• **Excerpted passage**:
## BEGIN

How to Make Your Spouse Less Annoying

annoying

Minimize the Annoying Moments in Marriage

It’s obvious there are some marriage issues that are so big they cannot be ignored. Left unresolved, these large and painful issues can and will destroy a marriage. Similarly, there are some little things in marriage, which if ignored, can also lead to big issues. In this post however, I’m not going to refer to any of these types of issues. Instead, I want to focus on the “little annoying moments” every married couple experiences. And I want to encourage you to minimize them in your relationship.

Some of these annoying moments might be:
• Leaving the toilet seat up,
• Squeezing the tube of toothpaste in the “wrong” way,
• Leaving clothes on the floor,
• Returning empty or nearly empty containers to the refrigerator,
• Leaving an empty roll of toilet paper on the holder,
• Leaving the cap off the shampoo in the shower,
• Refusing to ask directions, or to use GPS in the car,
• Stealing the blankets in bed,
• You get the picture.

## END

• **Goal**:
According to the article on annoying moments in marriage, what can large and painful issues do to a marriage if they are left unresolved? The data after this point comes from a separate source.

• **Provided information**:
## BEGIN

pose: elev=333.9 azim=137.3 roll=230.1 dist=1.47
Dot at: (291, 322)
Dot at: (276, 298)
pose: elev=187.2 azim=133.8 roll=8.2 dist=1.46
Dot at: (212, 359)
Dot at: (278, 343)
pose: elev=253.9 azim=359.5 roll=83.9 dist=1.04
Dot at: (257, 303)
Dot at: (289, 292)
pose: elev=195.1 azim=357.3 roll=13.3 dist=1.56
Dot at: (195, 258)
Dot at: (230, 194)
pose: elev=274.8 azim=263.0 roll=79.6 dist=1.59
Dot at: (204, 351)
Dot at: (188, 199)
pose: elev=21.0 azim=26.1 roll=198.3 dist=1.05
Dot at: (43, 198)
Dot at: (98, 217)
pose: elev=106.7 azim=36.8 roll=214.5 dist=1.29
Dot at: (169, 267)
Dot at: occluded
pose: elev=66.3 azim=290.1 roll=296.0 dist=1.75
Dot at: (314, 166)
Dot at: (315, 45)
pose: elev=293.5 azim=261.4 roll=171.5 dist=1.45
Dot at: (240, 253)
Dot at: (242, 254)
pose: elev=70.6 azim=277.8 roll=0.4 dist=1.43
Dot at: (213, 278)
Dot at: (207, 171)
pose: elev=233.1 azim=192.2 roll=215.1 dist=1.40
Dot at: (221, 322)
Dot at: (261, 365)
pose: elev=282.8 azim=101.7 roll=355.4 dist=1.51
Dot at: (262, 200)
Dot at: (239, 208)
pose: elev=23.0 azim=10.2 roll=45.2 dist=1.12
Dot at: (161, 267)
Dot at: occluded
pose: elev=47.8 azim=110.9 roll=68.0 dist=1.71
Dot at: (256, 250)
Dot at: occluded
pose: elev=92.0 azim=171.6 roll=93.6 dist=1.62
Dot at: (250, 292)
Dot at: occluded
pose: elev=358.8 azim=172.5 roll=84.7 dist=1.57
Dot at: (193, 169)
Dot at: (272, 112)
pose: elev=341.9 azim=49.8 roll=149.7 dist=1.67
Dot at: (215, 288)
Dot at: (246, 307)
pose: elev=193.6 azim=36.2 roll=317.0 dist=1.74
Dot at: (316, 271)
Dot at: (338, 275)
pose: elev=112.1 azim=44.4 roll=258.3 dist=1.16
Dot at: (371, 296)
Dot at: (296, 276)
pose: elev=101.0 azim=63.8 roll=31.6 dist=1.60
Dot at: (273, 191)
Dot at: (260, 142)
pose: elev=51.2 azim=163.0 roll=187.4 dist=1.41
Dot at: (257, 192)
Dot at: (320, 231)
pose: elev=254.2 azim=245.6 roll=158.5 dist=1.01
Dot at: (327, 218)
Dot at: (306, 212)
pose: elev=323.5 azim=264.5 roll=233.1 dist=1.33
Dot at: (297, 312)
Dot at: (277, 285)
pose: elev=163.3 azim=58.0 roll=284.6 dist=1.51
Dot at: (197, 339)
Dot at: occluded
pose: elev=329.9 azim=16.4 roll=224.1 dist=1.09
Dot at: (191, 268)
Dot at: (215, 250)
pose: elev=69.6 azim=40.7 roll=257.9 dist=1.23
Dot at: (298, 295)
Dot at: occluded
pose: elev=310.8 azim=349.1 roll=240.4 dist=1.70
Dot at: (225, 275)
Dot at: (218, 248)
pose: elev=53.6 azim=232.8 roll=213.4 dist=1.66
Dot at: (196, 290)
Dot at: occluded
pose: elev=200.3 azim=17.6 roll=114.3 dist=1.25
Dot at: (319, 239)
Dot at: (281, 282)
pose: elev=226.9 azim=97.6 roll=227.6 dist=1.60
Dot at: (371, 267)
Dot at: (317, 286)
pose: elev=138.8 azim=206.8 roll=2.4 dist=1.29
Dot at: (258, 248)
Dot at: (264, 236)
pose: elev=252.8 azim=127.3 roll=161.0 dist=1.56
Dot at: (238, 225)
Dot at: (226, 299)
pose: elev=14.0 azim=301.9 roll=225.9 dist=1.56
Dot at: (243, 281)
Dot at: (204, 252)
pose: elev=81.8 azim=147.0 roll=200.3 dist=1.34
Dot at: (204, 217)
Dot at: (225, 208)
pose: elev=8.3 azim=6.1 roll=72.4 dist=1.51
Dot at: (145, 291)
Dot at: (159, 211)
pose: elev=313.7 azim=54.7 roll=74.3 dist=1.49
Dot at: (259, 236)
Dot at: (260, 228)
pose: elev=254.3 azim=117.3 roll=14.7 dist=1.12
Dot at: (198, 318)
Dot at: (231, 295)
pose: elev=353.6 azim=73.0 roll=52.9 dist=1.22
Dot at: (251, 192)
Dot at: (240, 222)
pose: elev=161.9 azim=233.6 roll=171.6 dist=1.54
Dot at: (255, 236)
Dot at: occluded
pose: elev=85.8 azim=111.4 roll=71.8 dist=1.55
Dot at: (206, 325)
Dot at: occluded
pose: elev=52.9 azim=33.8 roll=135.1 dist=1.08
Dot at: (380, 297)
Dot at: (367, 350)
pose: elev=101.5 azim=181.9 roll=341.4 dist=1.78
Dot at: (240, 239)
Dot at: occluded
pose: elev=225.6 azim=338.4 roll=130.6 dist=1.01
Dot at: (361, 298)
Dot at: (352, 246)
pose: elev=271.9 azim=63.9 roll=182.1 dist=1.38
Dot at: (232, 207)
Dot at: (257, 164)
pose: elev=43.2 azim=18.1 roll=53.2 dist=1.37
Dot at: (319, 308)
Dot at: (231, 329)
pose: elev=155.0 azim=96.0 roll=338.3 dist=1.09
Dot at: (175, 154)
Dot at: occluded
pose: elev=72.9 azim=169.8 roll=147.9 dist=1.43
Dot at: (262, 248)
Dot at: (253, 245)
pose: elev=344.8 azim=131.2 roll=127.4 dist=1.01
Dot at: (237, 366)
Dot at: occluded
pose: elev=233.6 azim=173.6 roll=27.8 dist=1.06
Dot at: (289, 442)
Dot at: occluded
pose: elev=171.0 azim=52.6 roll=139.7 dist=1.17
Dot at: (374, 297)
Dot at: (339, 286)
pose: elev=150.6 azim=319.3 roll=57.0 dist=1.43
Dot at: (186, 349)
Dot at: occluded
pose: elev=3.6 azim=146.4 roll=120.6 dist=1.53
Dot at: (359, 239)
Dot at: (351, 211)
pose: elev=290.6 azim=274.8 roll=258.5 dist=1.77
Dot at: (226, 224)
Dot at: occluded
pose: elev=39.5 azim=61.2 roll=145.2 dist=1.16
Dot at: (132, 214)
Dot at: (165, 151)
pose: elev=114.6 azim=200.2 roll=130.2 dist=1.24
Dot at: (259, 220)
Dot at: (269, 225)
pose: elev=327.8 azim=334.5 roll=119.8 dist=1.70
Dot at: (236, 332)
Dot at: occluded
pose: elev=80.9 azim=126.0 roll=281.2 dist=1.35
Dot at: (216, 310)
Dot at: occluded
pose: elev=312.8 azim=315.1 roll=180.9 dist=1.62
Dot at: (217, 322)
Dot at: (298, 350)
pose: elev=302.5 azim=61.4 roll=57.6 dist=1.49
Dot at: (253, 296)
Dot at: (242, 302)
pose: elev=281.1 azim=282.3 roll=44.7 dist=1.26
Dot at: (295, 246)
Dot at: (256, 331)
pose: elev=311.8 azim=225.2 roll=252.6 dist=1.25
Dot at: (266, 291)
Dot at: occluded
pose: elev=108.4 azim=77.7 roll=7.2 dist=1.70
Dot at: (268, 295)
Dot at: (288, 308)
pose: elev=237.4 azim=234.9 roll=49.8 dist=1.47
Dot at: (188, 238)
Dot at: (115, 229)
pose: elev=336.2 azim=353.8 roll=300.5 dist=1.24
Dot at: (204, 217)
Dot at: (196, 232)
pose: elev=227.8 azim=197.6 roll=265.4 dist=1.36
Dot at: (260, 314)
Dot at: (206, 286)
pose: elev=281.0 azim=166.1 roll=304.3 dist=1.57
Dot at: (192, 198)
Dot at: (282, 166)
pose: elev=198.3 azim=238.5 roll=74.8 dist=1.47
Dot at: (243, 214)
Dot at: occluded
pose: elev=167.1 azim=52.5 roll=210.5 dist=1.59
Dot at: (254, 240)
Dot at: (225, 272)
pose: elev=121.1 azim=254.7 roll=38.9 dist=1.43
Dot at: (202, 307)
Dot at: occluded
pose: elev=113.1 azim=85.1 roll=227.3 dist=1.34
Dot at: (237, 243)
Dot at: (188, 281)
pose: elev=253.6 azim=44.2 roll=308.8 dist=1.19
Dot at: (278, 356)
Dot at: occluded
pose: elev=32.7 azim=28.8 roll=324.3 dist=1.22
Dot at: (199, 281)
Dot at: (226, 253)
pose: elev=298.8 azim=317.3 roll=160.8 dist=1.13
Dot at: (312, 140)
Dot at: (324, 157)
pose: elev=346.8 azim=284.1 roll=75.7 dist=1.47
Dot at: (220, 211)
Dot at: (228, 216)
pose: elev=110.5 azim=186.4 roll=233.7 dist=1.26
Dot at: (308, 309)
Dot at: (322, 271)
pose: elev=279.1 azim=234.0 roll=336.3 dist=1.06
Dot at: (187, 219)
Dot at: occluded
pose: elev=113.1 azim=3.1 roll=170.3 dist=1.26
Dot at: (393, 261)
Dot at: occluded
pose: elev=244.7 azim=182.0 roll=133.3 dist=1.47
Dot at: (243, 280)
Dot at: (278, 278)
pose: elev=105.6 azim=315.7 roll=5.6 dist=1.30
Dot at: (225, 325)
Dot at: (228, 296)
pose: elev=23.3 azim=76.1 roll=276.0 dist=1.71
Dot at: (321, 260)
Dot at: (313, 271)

## END

• **Solved problem**:
They can and will destroy a marriage.